**Work to complete**
Search the material below for "Joints" and copy every line where it occurs.

**Exercise data**
━━━━━━━━━━━━━━━━━━━━

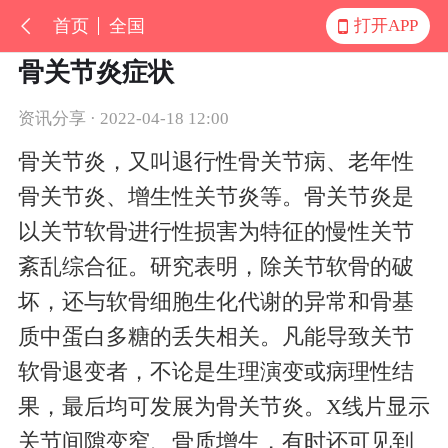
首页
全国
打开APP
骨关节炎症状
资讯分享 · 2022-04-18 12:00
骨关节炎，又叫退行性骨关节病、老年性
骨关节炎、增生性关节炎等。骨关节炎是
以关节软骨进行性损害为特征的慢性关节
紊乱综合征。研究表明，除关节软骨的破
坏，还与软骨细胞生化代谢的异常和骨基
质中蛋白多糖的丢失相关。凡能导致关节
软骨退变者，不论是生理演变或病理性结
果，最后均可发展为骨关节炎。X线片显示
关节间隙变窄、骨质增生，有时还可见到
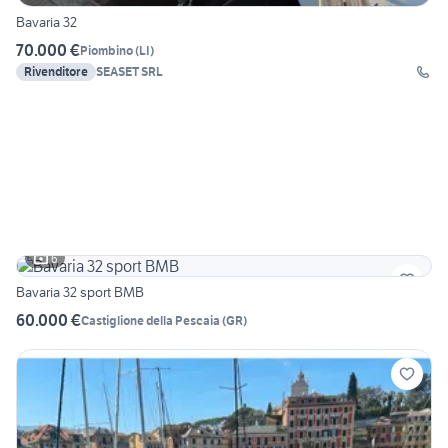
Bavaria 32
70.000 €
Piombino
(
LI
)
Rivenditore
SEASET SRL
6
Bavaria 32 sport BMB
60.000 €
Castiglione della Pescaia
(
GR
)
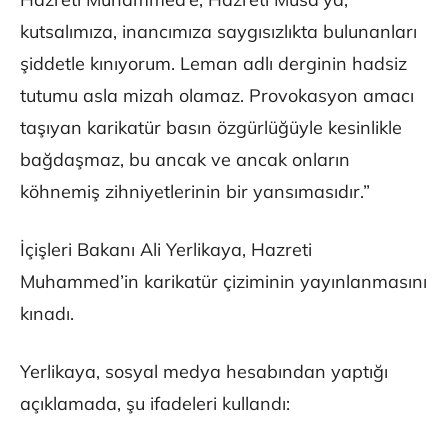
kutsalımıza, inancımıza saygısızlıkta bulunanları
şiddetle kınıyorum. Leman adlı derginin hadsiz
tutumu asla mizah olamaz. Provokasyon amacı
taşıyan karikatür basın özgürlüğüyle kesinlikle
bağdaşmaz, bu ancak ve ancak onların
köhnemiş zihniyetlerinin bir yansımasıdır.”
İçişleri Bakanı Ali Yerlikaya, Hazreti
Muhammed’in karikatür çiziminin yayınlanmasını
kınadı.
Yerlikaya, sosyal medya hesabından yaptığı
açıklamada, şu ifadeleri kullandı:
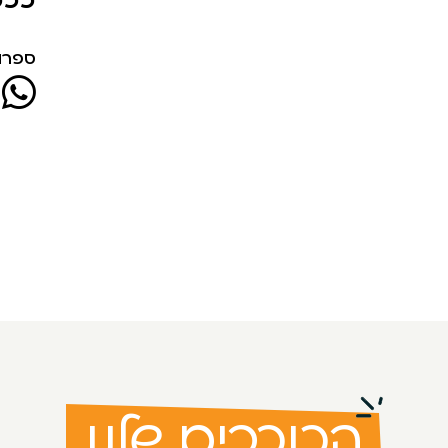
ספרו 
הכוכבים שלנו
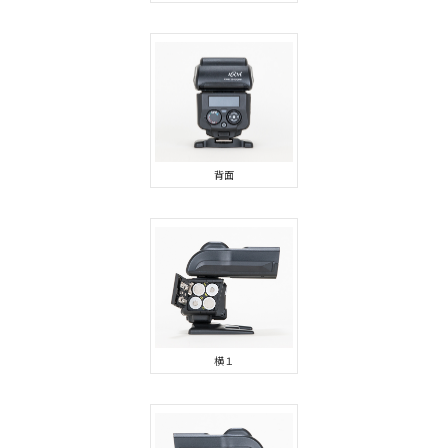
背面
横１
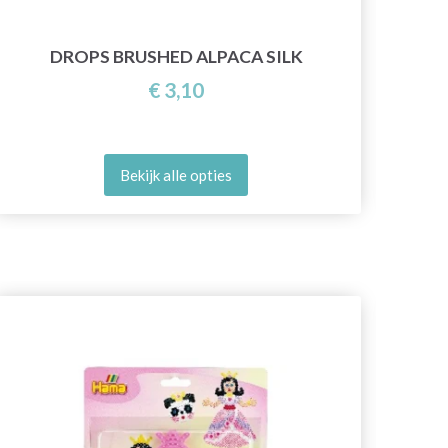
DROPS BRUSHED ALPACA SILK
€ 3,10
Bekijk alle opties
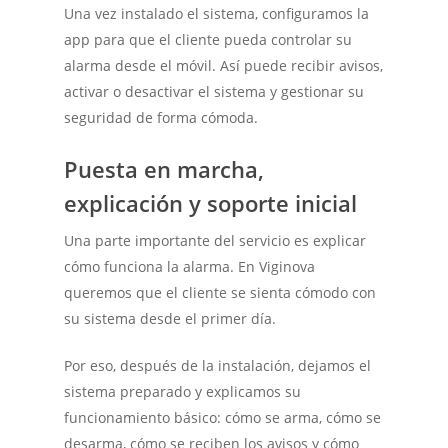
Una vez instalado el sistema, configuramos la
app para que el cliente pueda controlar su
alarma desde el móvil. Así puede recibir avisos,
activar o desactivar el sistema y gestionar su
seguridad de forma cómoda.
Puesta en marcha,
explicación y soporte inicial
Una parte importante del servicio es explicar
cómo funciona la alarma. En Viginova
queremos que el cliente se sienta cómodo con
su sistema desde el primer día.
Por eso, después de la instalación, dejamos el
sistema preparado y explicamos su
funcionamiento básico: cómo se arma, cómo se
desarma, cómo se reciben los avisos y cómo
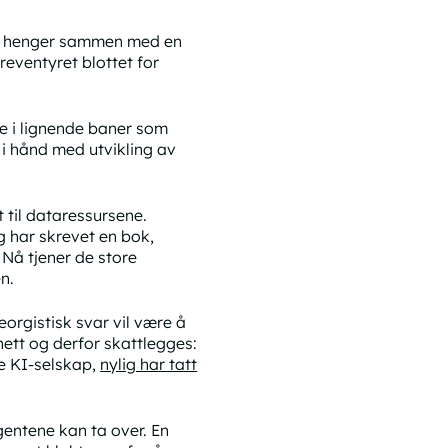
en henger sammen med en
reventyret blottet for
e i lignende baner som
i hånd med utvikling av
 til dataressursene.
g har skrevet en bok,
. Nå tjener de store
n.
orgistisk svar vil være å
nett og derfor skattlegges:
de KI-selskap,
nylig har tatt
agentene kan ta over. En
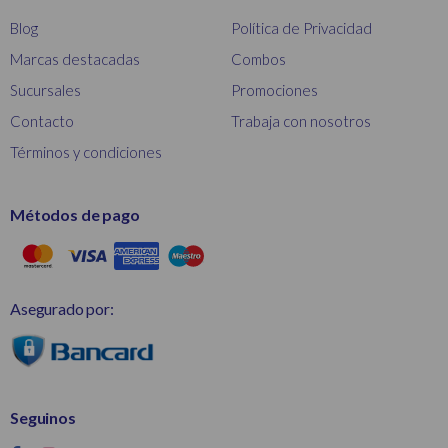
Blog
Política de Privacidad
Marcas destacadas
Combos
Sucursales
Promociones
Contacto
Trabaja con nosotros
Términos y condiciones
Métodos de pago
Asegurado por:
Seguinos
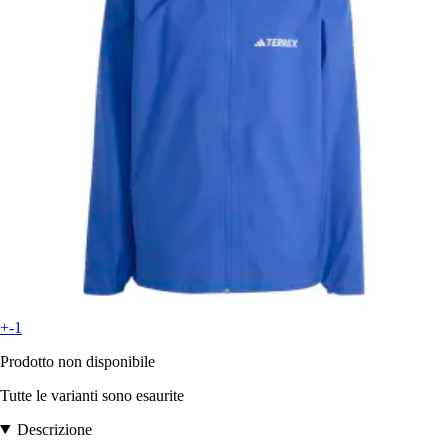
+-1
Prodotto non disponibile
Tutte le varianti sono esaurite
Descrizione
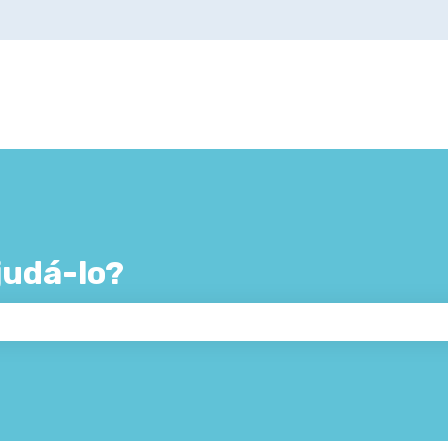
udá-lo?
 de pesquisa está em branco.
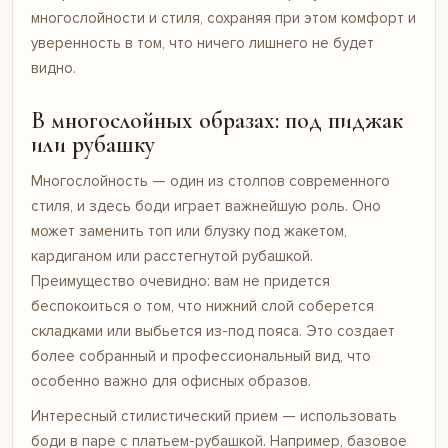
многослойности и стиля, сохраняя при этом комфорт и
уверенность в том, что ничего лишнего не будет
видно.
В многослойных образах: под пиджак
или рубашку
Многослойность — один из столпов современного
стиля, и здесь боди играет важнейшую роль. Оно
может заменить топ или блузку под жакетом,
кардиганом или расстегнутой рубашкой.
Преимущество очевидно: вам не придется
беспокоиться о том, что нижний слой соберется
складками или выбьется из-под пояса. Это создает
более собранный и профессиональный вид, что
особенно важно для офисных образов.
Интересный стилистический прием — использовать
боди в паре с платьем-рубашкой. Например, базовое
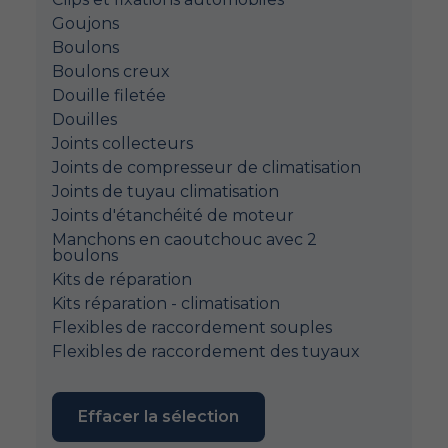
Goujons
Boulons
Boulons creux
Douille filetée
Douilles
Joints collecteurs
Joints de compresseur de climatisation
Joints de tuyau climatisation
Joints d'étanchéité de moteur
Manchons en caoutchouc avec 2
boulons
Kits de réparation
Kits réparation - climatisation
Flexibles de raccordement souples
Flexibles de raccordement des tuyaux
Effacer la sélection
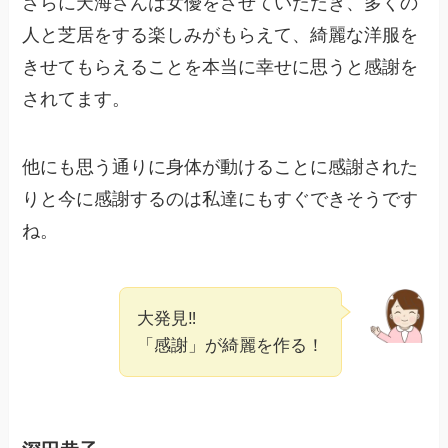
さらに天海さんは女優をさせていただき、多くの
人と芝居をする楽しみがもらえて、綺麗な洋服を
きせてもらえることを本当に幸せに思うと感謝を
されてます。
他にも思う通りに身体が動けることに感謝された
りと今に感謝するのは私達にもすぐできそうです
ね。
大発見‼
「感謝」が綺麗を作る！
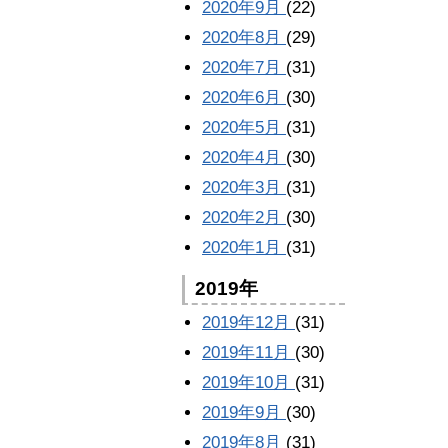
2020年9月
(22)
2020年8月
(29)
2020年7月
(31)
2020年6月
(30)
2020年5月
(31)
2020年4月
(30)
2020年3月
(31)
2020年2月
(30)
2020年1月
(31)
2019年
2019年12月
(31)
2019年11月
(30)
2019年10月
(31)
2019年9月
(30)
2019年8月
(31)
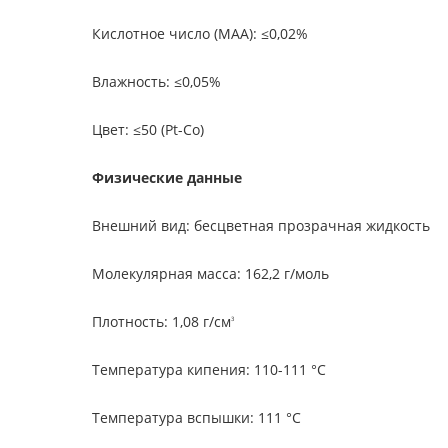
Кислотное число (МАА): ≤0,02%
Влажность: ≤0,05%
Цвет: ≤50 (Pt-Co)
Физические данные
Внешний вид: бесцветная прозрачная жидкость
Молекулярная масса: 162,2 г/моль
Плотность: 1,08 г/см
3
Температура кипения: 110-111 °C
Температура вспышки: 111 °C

━━━━━━━━━━━━━━━━━━━━

**Result**
Joints collecteurs
Joints de compresseur de climatisation
Joints de tuyau climatisation
Joints d'étanchéité de moteur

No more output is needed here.